┌─ Information

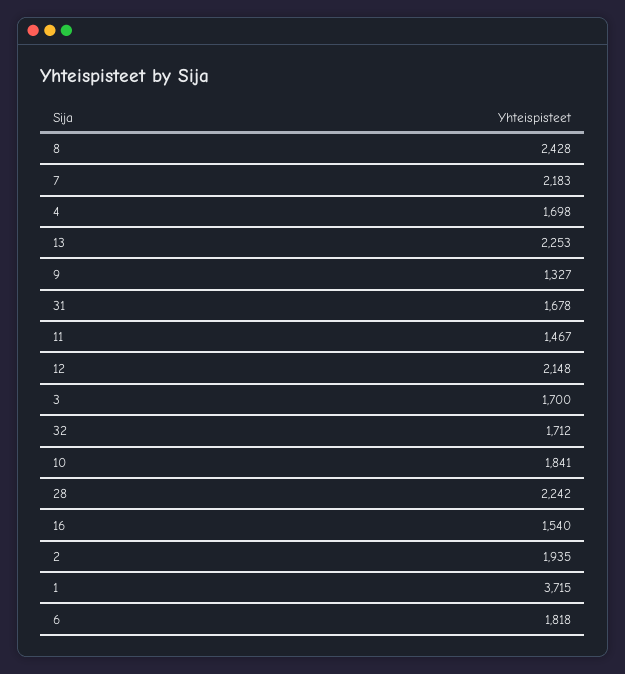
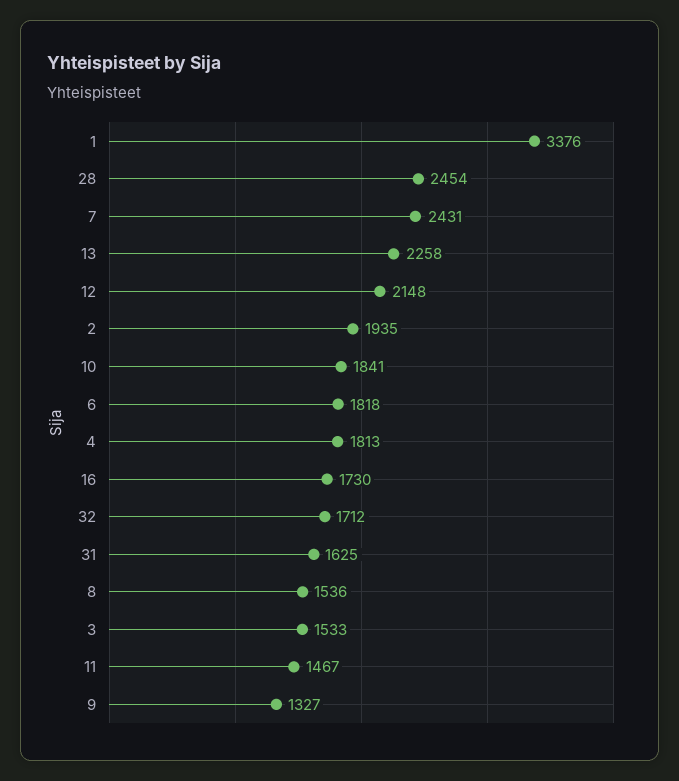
  {
-   "8": 2428,
+   "8": 1536,
-   "7": 2183,
+   "7": 2431,
-   "4": 1698,
+   "4": 1813,
-   "13": 2253,
+   "13": 2258,
    "9": 1327,
-   "31": 1678,
+   "31": 1625,
    "11": 1467,
    "12": 2148,
-   "3": 1700,
+   "3": 1533,
    "32": 1712,
    "10": 1841,
-   "28": 2242,
+   "28": 2454,
-   "16": 1540,
+   "16": 1730,
    "2": 1935,
-   "1": 3715,
+   "1": 3376,
    "6": 1818
  }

└─

▶ [Task objective] Transcribe each entry precisely as given, leaving the pictures out.

▶ [Written answer]
  {
-   "8": 2428,
+   "8": 1536,
-   "7": 2183,
+   "7": 2431,
-   "4": 1698,
+   "4": 1813,
-   "13": 2253,
+   "13": 2258,
    "9": 1327,
-   "31": 1678,
+   "31": 1625,
    "11": 1467,
    "12": 2148,
-   "3": 1700,
+   "3": 1533,
    "32": 1712,
    "10": 1841,
-   "28": 2242,
+   "28": 2454,
-   "16": 1540,
+   "16": 1730,
    "2": 1935,
-   "1": 3715,
+   "1": 3376,
    "6": 1818
  }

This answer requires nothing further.